Ant-sized Cows

If you’ve read my post from October 7, 2016 titled “Insects & Agriculture (Part II)”, you may recall some info on the relation that ants and aphids have with each other. Well, just over the weekend, I spotted ants sitting in the leaves of an apple tree. They weren’t moving around too much: just pacing back and forth along the leaf. But as I looked more closely, I noticed tiny green bumps on the leaves. These bumps weren’t the regular bumps you see on tree leaves that indicate that insects have been eating away at them but were, in fact, aphids. You can see a couple of the (albeit blurry) photos I took right here.

Unlike the way ants treat almost every other creature in their vicinity, ants treat aphids with the utmost care. By letting the aphids suck the moisture from the plant, the ants are able to obtain the honeydew that is produced by the aphids. While the ants provide the aphids with protection and “greener pastures”, the aphids pay the ants with the sweetest drops of honeydew.

Ants & Slavery

Slavery is one of those things that most, if not all, people look down on. Despite having such a negative light, it does increase productivity. People would capture slaves from neighboring/opposing factions and use them to perform the hardest labors, like farming and building. Societies where slavery was common, such as Ancient Egypt and many European countries became so reliant on slavery that the loss of slaves was actually detrimental to their society. Ants are no strangers to slavery either.

In some species, raiding is done quite commonly, where ants kill off rival colonies and take the larva for their own colony. However, there are a few species that take this step even further, but attacking ants of different species and bringing back the brood, dispute being different. The brood hatch and grow up believing that the colony they grew up in is their own, even helping its captors with future raids. It is a slave in a parasitic colony of ants. There are even parasitic ants that enslave adult ants of its hosts.

However, things aren’t all that bad. In some cases, slave-ants rebel and kill a lot of the parasitic ant larvae. This not only lowers that number of slave-makers but also saves the colonies from which they were taken.

Insects & Agriculture (Part II)

Domesticated animals are not new to anyone. We consume eggs produced from various birds and make products from the milk of cows, goats, sheep, and even camels. But just like how we weren’t the first to start growing crops, we weren’t the first ones to domesticate other organisms.

Ants require different categories of food, much like humans. They mainly require sugars as food, giving their larva protein from other insects or animals. However, there are limited numbers of sugar-sources. These include nectar from flowers, fruits, and seeds and they aren’t easy to secure.

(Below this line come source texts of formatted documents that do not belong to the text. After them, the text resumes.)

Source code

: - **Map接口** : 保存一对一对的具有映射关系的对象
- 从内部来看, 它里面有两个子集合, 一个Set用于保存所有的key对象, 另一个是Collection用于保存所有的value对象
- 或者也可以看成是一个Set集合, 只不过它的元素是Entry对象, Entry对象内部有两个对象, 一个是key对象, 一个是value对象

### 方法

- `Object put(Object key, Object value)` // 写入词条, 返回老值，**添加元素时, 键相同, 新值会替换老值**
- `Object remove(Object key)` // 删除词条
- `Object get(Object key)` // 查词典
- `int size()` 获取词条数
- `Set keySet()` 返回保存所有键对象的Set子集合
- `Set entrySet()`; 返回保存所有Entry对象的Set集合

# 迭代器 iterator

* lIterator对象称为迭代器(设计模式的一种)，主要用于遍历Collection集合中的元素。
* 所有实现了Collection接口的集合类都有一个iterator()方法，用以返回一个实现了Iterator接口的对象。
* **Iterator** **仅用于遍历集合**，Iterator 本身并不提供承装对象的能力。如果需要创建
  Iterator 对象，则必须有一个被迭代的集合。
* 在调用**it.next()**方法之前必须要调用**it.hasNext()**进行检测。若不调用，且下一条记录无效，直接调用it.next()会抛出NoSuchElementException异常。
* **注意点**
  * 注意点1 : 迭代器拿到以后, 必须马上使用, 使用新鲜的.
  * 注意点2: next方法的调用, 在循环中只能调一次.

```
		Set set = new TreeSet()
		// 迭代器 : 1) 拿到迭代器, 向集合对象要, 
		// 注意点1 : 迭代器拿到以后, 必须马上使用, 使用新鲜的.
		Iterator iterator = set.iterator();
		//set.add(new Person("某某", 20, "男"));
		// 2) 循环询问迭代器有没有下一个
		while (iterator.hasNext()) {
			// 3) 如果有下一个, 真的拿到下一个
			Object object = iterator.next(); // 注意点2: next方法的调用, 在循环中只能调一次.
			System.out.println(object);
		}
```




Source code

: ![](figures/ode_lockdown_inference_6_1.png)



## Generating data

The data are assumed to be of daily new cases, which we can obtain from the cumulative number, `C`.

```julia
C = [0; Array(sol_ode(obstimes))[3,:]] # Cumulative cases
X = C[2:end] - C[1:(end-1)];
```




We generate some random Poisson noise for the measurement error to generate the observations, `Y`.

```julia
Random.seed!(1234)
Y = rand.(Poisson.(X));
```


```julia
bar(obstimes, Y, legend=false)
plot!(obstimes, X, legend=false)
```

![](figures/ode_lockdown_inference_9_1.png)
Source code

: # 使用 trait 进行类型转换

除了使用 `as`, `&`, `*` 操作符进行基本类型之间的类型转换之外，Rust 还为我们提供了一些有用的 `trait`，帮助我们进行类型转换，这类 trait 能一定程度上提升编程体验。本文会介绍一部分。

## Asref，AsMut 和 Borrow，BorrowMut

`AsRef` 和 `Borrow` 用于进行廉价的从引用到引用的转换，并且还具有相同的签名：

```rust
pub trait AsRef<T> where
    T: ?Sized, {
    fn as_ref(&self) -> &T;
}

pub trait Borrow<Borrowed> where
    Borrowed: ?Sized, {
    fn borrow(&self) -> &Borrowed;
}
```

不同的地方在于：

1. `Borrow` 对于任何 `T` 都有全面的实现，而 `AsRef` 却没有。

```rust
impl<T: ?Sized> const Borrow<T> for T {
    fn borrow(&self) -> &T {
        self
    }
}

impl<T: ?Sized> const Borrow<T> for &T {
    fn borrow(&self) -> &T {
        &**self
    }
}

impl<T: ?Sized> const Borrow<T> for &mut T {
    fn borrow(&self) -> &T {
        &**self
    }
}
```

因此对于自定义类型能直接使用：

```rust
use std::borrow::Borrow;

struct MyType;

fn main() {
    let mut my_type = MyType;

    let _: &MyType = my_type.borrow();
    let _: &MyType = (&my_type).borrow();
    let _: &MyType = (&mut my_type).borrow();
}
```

Bees, flies, and even other ants make obtaining these basic resources difficult. To satisfy their needs, some ant species care for aphids–small insects that consume the leaves of plants. When aphids consume leaves, they ingest excess amounts of water. This water is pushed out of the aphids body and is known as honeydew. Due to having a high concentration of sugar, the honeydew is then distributed throughout the colony as energy.

Insects & Agriculture (Part I)

Agriculture has been an integral part of almost every thriving civilization. The Egyptians were the first to begin practicing agriculture, with the residents of India and China following shortly after. With the creation of agriculture came the assurance that food was no longer a major concern. However, humans were not the first to start this practice.

A category of ants commonly known as leaf-cutter ants have their own special farms composed of Lepiotaceae fungus. Most people believe that these ants carry away leaves in order to consume them. That is most certainly not the case, as these leaves are for the fungus which, in turn, are eaten by the ants. In order for these ants to found new colonies, however, they must have these fungi to expand.

When a new queen ant is born, it takes a piece of the fungal garden to wherever it decides to start the nest. This little piece is used to not only feed the queen, but also the first batch of worker ants.

An Ant Army

There is no ant species that is as voracious as the infamous army ant. They are typically identified by their curved mandibles, which are able to easily cut through flesh. With colony sizes exceeding 200,000 ants, a foraging line can span about 20 meters wide and over 100 meters in length, covering a huge area in which all moving organisms will be viciously torn apart and brought back to the nest. The army ant nest, however, isn’t a series of tunnels in the ground that most people are used to.

An army ant nest is actually made up of ants. The ants lightly, yet firmly, bite the appendages of their fellow comrades in order to create a cone-like structure, with the queen and brood safely tucked away inside. Whenever the surrounding area has been exhausted of animals to consume, the entire nest begins to stir, with the queen following shortly after the brood has left. When a desirable nesting ground has been selected, the army ants immediately begin to reform the nest. To keep up with the growing hunger of the population, the queen must produce up to 3-4 million eggs a month, which is much higher than other ant species. This technique is also used to bridge gaps on the jungle floor, allowing friendly ants to continue the foraging path.